─── Material for this exercise
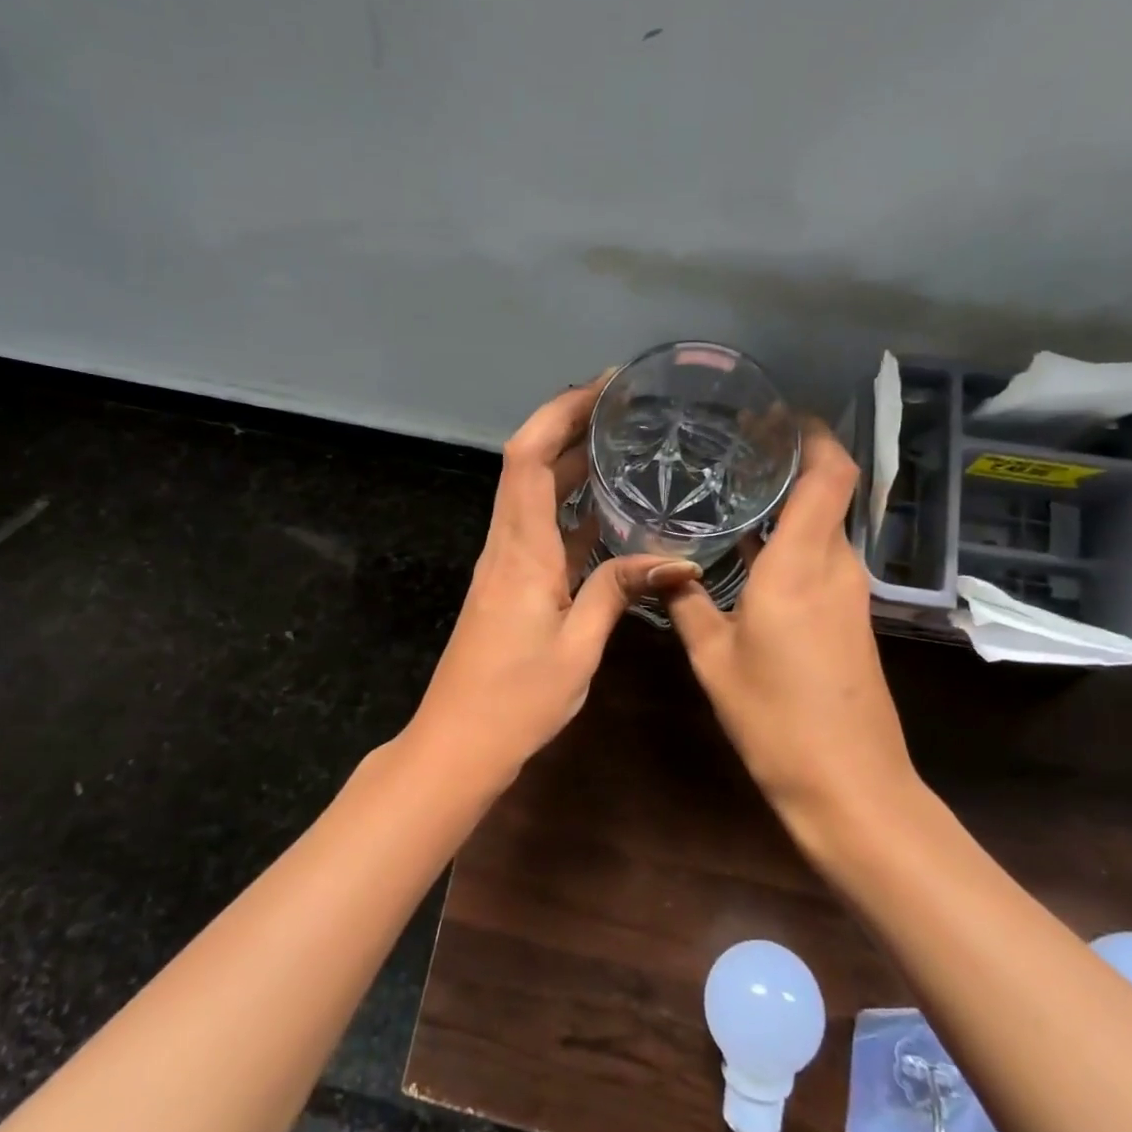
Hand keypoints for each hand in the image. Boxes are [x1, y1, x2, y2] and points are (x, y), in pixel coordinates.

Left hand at [411, 377, 699, 779]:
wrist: (456, 745)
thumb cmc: (514, 701)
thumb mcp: (578, 648)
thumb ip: (617, 592)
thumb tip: (675, 560)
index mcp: (521, 551)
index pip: (529, 458)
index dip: (559, 412)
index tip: (601, 387)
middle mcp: (508, 545)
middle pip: (530, 464)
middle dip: (570, 425)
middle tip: (625, 407)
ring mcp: (506, 564)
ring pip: (535, 494)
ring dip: (572, 463)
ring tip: (624, 444)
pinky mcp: (512, 584)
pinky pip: (542, 528)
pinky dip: (572, 508)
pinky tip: (609, 511)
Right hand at [665, 419, 916, 839]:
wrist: (850, 786)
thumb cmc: (776, 719)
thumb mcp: (713, 659)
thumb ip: (686, 603)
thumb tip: (663, 568)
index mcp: (801, 565)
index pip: (829, 473)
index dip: (812, 433)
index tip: (773, 414)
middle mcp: (835, 566)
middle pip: (828, 491)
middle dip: (790, 462)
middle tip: (731, 448)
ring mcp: (849, 593)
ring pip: (823, 525)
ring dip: (788, 503)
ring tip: (732, 491)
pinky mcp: (850, 616)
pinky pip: (821, 557)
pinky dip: (791, 539)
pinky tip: (748, 550)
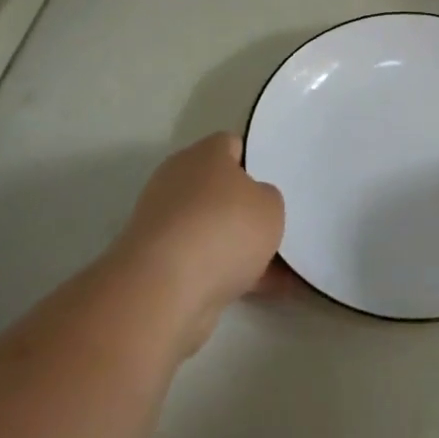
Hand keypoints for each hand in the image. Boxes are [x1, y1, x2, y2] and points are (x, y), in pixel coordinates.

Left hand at [109, 134, 285, 356]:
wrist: (163, 291)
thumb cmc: (224, 230)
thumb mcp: (270, 206)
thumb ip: (268, 199)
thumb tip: (254, 204)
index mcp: (204, 155)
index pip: (231, 145)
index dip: (256, 160)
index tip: (277, 181)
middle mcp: (178, 182)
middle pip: (220, 190)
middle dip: (247, 210)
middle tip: (278, 224)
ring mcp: (164, 225)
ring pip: (213, 230)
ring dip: (240, 248)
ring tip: (281, 269)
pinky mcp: (157, 264)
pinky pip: (204, 264)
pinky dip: (229, 276)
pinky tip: (263, 292)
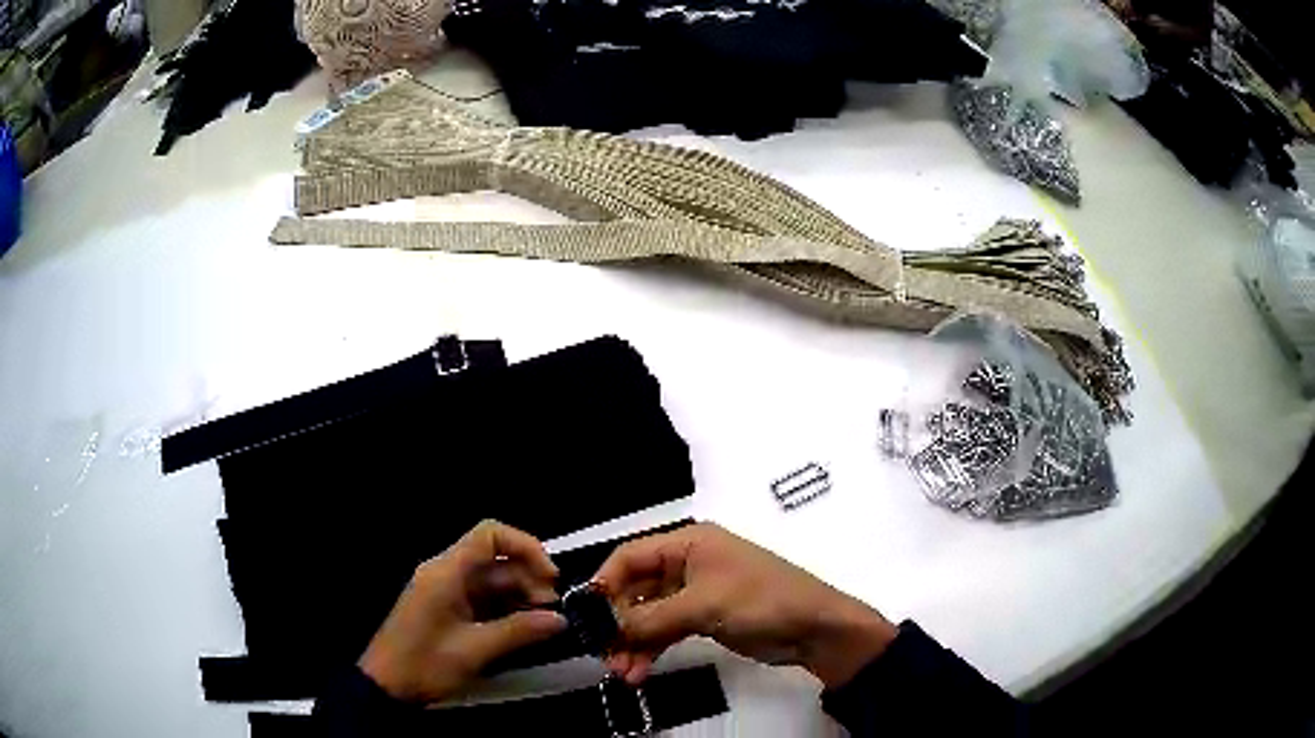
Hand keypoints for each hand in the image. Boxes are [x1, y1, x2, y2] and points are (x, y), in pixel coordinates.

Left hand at [359, 521, 568, 703]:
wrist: (386, 686)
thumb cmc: (425, 663)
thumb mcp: (475, 650)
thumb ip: (519, 631)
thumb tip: (560, 620)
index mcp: (446, 572)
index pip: (490, 536)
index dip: (525, 547)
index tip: (551, 576)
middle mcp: (446, 574)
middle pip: (495, 561)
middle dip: (528, 579)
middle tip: (553, 609)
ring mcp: (446, 592)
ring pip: (492, 582)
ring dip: (520, 598)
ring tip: (545, 623)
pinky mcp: (447, 611)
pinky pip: (483, 600)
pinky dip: (506, 610)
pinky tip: (525, 629)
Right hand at [594, 523, 896, 688]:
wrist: (815, 628)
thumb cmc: (761, 601)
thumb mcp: (704, 605)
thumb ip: (652, 617)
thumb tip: (608, 628)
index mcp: (688, 543)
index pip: (631, 556)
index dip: (605, 584)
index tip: (586, 616)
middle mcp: (687, 564)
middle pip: (637, 590)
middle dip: (619, 623)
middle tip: (605, 655)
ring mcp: (696, 594)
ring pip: (649, 616)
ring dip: (633, 643)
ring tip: (623, 673)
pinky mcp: (704, 619)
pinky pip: (666, 632)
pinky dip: (652, 650)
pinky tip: (640, 672)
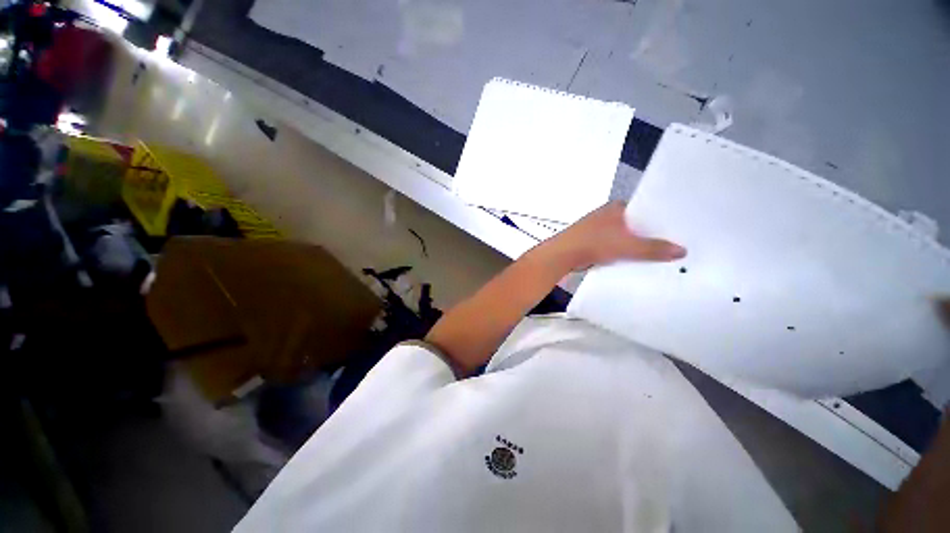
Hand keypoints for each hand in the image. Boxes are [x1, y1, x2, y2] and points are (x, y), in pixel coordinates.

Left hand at [538, 202, 686, 270]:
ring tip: (661, 255)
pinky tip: (637, 262)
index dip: (662, 219)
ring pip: (625, 237)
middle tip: (676, 245)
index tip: (680, 229)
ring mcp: (599, 229)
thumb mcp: (627, 245)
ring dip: (637, 246)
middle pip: (636, 225)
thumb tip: (682, 251)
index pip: (646, 209)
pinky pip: (615, 246)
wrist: (563, 255)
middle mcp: (608, 215)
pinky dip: (624, 253)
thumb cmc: (594, 242)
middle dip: (651, 235)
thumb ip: (653, 248)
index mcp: (616, 207)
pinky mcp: (593, 242)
──────
# Problem description
The expected output is the full material above, word for word, without pictures.

# Answer box
Hand keypoints for each hand in the image. Boxes are [x1, y1, x2, y2] and points are (x, y), in pixel coordinates.

Left hand at [411, 377, 699, 779]:
wrist: (456, 745)
thumb cmc: (514, 701)
thumb mcp: (578, 648)
thumb ip: (617, 592)
thumb tip: (675, 560)
index mcp: (521, 551)
index pip: (529, 458)
index dip: (559, 412)
index tip: (601, 387)
middle mcp: (508, 545)
middle pip: (530, 464)
middle dip: (570, 425)
middle tip: (625, 407)
ring mcp: (506, 564)
ring pip: (535, 494)
ring dip: (572, 463)
ring tip: (624, 444)
pinky mcp: (512, 584)
pinky pip: (542, 528)
pinky dip: (572, 508)
pinky tip: (609, 511)
Right hand at [665, 419, 916, 839]:
wrist: (850, 786)
thumb cmc: (776, 719)
thumb mcp: (713, 659)
thumb ip: (686, 603)
thumb tip: (663, 568)
index mcp: (801, 565)
index pip: (829, 473)
index dip: (812, 433)
index tip: (773, 414)
middle mcp: (835, 566)
middle pip: (828, 491)
middle dip: (790, 462)
middle tip: (731, 448)
ring mcp: (849, 593)
ring pip: (823, 525)
ring dip: (788, 503)
ring tip: (732, 491)
pinky mcp: (850, 616)
pinky pip: (821, 557)
pinky dip: (791, 539)
pinky tip: (748, 550)
Hand keypoints for each hand in the image. Boxes are [x1, y1, x2, y2] and points are (x, y), in pixel coordinates.

Left hand at [109, 134, 285, 356]:
wrist: (163, 291)
thumb cmc: (224, 230)
thumb mcp: (270, 206)
thumb ip: (268, 199)
thumb tip: (254, 204)
index mcp: (204, 155)
index pip: (231, 145)
index dip: (256, 160)
index tip: (277, 181)
middle mcp: (178, 182)
middle pip: (220, 190)
middle dip: (247, 210)
middle tip: (278, 224)
ring mcp: (164, 225)
ring pip: (213, 230)
ring dip: (240, 248)
ring tip: (281, 269)
pinky mcp: (157, 264)
pinky pip: (204, 264)
pinky dip: (229, 276)
pinky tip: (263, 292)
Hand keypoints for each hand in the image. Boxes are [x1, y1, x2, y2] and points are (x, y), in pixel coordinates.

Left hand at [359, 521, 568, 703]:
wrist: (386, 686)
thumb cmc: (425, 663)
thumb mcp: (475, 650)
thumb ip: (519, 631)
thumb tip: (560, 620)
index mcp: (446, 572)
index pip: (490, 536)
index dip: (525, 547)
index tip: (551, 576)
middle mcp: (446, 574)
middle pip: (495, 561)
middle dip: (528, 579)
middle tip: (553, 609)
ring mcp: (446, 592)
ring pip: (492, 582)
ring dip: (520, 598)
ring tip: (545, 623)
pinky mcp: (447, 611)
pinky pip: (483, 600)
pinky dip: (506, 610)
pinky tip: (525, 629)
Right hand at [594, 523, 896, 688]:
wrist: (815, 628)
thumb cmc: (761, 601)
thumb mcp: (704, 605)
thumb ip: (652, 617)
thumb tip: (608, 628)
index mcp: (688, 543)
index pip: (631, 556)
index dip: (605, 584)
index tip: (586, 616)
middle mcp: (687, 564)
middle pip: (637, 590)
middle dip: (619, 623)
middle tip: (605, 655)
ring mcp: (696, 594)
ring pip: (649, 616)
ring dip: (633, 643)
ring tip: (623, 673)
pinky mcp: (704, 619)
pinky pip: (666, 632)
pinky dip: (652, 650)
pinky tip: (640, 672)
Hand keypoints for each hand in the image. Boxes are [x1, y1, x2, y2] and points are (x, y), in pixel coordinates.

Left hand at [538, 202, 686, 270]:
ring tip: (661, 255)
pinky tip: (637, 262)
index dip: (662, 219)
ring pip: (625, 237)
middle tip: (676, 245)
index tip: (680, 229)
ring mcp: (599, 229)
thumb mcp: (627, 245)
ring dip: (637, 246)
middle pip: (636, 225)
thumb tip: (682, 251)
index pip: (646, 209)
pinky pip: (615, 246)
wrist: (563, 255)
middle mcp: (608, 215)
pinky dip: (624, 253)
thumb cmc: (594, 242)
middle dip: (651, 235)
thumb ip: (653, 248)
index mcp: (616, 207)
pinky mcp: (593, 242)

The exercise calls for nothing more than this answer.